Text segment:
==================================================

As soon as you plug it in, press both the up and down buttons for the blower setting and then release the buttons, the MODE will show up in the left window under heat.


----------



## SingledadMI (Nov 19, 2014)

Harvey Schneider said:


> You've got to burn pellets to make heat. Why are you running at 4 and complaining that it's cold.




Harvey, I'm not complaining. I was simply asking a question. I thought that's what the forum was for. I just want to get the best performance out of my stove, since I'm not exactly loaded with cash to dump out if it's not running correctly. That being said, I had read that running the stove on hi settings for long periods wasn't good. So, I didn't want to go that route if it wasn't safe since I have a child.


----------



## SingledadMI (Nov 19, 2014)

OhioBurner© said:


> Someone on another thread mentioned that pellet stoves (seemingly all of them) were never designed to run on high or low for more than a short period. I've heard that about the one cheap ussc stove from harbor freight for $900 but never heard if that about any other stove. ESW seems to have good manuals and nothing was mentioned about that. But I questioned and no one corroberated that story, so I figured it wasn't true but this seems like a good time to bring it up.
> 
> It got really cold here these last 2 days and this house is old and drafty and not insulated well. Temps dropped fast yesterday so I let it rip on 9. Top center of glass was a touch over 900F. Was trying to avoid firing up the wood stove so I knew the one side of the house would be cool, but even with that thing ripping the rooms next to it were a bit cold and the 2 bedrooms right above it were really cold! 52F when I got home from work today.
> Think I'll sleep on the couch next to the stove tonight.


 
I was thinking of sleeping next to the stove too! Lol. I turned mine up to 6 while at work yesterday and it was 64 in the room where the stove is and about 61 in the living room. A lot better than 56 haha. I turned it down to 5 when I went to bed and it was 61. I'm sure I'll find a happy medium, but I'm gonna go through a lot more pellets than I had expected.


----------



## Harvey Schneider (Nov 19, 2014)

SingledadMI said:


> Harvey, I'm not complaining. I was simply asking a question. I thought that's what the forum was for. I just want to get the best performance out of my stove, since I'm not exactly loaded with cash to dump out if it's not running correctly. That being said, I had read that running the stove on hi settings for long periods wasn't good. So, I didn't want to go that route if it wasn't safe since I have a child.



I can't speak of other brands, but I run both my ESW PDVC and my Quad MVAE at full throttle whenever I need to. In fact I run the PDVC at 9/9 with a thermostat controlling temperature. Never thought twice about it, and never had a problem with it.
Don't take my comment as a personal criticism. It is a response to the lengthy conversations we have had here involving people who complained that their stove doesn't work or isn't any good when the real problem was that they weren't feeding the stove enough fuel.


----------



## Dhosh (Nov 19, 2014)

I have mine set to 9/9 when I'm home, and 5/9 when I'm not.  It's in the basement, and I'm not. ;-)

==================================================

(Collection entries)
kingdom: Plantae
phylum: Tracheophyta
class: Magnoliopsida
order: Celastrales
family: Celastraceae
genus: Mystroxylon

==================================================

Goal:
List every username in the forum thread on pellet stoves, including both post authors and people whose posts are quoted, giving each name once.

Task response:
SingledadMI
Harvey Schneider
OhioBurner©
Dhosh